What is being asked:
Your answer should consist of every line in the records that holds "relevant".

Records shown:
━━━━━━━━━━
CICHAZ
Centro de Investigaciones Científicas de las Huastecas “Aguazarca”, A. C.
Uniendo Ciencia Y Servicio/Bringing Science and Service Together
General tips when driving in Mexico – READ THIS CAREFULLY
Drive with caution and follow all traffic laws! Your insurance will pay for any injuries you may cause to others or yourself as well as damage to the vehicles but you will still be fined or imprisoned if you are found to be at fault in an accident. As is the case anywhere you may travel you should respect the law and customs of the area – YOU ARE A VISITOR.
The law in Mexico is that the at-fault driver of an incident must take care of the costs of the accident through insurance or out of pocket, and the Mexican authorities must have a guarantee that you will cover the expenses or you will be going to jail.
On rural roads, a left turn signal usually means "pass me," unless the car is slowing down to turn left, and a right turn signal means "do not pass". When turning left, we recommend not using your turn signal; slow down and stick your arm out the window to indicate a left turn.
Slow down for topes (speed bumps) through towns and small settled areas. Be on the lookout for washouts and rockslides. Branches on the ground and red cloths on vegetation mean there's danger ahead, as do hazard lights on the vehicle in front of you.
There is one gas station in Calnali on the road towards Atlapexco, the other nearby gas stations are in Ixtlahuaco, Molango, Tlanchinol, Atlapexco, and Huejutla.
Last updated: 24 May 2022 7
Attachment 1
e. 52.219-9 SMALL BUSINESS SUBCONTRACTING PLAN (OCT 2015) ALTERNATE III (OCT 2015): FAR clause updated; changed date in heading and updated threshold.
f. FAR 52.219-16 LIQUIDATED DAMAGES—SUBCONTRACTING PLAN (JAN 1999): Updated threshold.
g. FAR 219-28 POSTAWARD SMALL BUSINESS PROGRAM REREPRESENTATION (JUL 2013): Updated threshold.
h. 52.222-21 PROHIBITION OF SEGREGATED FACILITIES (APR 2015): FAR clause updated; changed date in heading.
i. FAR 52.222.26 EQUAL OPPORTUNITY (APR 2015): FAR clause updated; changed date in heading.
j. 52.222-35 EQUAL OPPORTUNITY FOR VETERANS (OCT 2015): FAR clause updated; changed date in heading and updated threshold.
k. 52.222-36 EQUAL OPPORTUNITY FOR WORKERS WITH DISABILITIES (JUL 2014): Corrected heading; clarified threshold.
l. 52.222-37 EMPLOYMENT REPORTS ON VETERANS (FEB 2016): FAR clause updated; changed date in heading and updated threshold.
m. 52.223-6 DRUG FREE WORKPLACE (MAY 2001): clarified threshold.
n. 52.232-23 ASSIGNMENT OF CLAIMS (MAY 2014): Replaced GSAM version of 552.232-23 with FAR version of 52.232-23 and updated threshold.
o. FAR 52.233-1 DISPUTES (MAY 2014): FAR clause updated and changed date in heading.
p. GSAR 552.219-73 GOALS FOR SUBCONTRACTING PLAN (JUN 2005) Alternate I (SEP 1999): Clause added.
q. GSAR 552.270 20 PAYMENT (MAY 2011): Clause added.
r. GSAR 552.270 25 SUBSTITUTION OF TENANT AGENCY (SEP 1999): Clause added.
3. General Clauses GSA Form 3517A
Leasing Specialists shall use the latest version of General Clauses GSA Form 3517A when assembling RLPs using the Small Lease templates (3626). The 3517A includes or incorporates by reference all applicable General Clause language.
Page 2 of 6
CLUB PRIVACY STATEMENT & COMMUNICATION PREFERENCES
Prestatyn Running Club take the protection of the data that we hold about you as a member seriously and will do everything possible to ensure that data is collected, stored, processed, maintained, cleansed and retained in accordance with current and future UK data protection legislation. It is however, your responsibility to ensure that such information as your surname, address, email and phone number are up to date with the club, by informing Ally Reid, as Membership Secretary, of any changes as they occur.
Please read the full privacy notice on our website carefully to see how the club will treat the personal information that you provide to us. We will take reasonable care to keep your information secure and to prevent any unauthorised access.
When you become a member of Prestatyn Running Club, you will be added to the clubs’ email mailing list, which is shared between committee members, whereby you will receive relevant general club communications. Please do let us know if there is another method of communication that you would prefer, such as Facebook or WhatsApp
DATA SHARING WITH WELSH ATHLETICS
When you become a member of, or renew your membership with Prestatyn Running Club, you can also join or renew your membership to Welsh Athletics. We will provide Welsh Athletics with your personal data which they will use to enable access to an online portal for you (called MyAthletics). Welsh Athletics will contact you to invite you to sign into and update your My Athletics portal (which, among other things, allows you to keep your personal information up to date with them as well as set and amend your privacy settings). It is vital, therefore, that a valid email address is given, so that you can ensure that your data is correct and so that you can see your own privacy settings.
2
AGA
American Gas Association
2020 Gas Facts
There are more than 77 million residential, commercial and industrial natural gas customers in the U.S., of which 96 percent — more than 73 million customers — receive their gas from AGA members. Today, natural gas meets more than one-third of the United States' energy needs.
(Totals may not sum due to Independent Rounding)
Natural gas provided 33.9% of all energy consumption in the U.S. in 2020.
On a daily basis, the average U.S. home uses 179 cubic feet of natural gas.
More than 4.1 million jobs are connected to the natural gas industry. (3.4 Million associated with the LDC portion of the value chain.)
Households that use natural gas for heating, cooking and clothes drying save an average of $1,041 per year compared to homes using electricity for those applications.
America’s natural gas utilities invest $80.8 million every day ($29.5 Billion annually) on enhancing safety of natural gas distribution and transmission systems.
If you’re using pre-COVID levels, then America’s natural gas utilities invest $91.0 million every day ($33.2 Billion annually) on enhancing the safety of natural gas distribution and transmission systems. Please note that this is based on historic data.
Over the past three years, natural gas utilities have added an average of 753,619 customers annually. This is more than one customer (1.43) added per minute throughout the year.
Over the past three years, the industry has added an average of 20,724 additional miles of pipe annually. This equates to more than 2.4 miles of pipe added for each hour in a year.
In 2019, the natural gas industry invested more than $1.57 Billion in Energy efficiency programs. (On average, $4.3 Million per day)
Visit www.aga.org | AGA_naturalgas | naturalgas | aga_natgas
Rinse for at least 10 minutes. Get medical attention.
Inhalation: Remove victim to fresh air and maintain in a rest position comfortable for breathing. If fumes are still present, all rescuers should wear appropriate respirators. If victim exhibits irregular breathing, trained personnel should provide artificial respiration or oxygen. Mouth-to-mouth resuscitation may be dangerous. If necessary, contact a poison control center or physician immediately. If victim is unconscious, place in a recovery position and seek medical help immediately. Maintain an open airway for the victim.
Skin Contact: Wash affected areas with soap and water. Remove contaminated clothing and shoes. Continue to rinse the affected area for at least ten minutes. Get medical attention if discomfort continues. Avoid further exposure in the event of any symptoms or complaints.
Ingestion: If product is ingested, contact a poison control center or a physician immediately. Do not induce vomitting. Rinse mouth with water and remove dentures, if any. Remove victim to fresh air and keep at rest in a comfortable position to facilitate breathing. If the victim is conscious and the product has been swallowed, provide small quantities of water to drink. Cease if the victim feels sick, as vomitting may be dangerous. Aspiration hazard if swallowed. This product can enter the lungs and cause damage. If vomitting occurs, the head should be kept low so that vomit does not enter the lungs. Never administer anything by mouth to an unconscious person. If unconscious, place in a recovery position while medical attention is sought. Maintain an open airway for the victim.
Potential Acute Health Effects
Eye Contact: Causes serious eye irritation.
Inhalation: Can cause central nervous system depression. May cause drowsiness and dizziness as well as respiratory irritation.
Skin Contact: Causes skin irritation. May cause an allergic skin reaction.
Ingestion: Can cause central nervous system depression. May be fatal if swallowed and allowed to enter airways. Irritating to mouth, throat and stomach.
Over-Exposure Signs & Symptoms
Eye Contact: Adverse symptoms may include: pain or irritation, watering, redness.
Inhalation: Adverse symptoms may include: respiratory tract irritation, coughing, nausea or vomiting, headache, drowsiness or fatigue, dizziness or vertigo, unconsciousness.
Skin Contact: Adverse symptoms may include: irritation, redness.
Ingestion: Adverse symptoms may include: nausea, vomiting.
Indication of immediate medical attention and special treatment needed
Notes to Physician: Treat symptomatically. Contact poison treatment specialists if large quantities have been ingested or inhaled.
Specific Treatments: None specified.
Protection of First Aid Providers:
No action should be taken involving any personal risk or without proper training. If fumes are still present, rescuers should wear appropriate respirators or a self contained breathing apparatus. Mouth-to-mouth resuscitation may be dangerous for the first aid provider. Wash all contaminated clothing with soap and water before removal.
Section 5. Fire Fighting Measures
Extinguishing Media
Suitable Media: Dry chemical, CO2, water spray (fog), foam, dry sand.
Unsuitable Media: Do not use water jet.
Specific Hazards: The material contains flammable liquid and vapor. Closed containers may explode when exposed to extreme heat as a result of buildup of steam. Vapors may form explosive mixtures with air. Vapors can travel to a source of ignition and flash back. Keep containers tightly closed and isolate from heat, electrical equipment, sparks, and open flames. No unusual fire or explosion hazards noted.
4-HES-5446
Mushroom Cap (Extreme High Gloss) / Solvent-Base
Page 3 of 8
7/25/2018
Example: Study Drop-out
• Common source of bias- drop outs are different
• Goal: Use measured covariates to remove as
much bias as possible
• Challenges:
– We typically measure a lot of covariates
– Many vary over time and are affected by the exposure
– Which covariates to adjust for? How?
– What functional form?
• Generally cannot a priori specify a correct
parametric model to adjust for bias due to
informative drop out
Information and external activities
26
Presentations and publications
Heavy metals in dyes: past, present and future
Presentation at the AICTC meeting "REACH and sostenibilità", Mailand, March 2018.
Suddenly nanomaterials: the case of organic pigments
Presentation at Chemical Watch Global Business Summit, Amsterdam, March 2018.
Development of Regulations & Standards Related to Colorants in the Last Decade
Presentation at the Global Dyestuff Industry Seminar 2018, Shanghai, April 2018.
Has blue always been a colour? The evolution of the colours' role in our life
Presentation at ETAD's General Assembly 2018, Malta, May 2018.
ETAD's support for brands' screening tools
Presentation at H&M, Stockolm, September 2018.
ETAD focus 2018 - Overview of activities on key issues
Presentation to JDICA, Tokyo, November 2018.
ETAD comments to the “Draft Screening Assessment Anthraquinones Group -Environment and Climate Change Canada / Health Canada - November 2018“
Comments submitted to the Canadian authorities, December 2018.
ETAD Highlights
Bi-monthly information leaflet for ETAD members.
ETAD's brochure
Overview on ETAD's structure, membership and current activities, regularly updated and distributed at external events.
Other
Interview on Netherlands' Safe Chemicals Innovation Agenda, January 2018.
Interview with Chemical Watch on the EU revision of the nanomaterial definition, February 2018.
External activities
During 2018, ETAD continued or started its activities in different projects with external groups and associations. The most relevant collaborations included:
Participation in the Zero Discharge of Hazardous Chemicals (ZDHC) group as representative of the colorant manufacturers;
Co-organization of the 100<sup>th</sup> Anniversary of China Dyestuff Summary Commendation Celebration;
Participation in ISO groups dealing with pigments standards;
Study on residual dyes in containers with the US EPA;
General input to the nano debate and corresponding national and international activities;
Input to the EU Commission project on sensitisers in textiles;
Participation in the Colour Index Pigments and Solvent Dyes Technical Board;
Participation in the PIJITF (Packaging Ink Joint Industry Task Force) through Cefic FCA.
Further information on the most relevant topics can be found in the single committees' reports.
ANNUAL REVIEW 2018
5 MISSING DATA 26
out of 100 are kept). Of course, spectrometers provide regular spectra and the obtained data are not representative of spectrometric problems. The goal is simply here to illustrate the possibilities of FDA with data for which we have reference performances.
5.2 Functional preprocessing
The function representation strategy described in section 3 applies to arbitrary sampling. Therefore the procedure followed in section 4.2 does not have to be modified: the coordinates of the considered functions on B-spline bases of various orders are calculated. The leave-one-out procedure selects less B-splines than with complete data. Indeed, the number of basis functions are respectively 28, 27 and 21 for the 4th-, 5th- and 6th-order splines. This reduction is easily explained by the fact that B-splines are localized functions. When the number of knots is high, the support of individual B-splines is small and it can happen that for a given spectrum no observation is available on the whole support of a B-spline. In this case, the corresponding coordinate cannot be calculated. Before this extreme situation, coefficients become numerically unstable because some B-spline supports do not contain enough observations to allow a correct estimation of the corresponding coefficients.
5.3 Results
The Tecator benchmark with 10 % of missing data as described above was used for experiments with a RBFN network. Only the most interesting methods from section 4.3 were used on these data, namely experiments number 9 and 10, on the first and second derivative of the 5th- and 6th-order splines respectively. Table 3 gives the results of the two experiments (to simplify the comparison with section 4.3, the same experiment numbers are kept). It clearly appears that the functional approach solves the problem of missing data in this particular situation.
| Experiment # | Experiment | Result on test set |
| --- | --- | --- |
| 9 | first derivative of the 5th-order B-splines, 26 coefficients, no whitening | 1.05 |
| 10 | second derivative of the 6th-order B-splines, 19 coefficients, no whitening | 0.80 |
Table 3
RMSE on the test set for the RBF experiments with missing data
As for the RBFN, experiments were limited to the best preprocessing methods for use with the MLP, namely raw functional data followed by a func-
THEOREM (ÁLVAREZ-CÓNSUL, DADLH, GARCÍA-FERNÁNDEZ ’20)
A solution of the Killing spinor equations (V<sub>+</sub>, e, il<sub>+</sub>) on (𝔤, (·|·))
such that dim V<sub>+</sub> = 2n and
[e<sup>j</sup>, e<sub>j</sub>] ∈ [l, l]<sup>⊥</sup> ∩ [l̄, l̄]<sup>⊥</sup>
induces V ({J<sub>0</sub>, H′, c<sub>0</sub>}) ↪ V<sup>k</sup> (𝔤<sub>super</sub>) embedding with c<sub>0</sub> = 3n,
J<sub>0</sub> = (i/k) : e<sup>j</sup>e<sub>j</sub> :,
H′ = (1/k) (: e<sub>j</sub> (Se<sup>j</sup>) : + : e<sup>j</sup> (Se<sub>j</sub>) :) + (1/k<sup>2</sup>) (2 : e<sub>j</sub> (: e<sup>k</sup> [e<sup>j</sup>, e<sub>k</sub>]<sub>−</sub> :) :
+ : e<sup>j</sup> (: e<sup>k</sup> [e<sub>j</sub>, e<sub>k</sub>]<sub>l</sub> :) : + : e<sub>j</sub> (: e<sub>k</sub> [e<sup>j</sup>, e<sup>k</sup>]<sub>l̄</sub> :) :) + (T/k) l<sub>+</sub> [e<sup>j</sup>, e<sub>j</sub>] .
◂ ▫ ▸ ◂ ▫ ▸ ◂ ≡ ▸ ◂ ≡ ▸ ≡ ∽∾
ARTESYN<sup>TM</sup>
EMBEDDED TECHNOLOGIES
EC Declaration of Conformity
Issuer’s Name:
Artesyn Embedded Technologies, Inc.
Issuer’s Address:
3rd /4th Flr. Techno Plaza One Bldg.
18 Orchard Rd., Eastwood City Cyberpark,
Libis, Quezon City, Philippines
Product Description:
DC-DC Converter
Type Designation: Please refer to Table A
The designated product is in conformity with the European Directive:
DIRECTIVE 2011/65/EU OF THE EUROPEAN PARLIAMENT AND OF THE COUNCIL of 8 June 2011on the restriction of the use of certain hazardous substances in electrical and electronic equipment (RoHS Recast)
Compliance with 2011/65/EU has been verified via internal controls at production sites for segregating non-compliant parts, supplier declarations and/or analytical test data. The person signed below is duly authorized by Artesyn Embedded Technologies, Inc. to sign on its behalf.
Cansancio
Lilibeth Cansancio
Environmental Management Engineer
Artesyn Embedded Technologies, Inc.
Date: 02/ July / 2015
━━━━━━━━━━
Output of the task:
When you become a member of Prestatyn Running Club, you will be added to the clubs’ email mailing list, which is shared between committee members, whereby you will receive relevant general club communications. Please do let us know if there is another method of communication that you would prefer, such as Facebook or WhatsApp
During 2018, ETAD continued or started its activities in different projects with external groups and associations. The most relevant collaborations included:
Further information on the most relevant topics can be found in the single committees' reports.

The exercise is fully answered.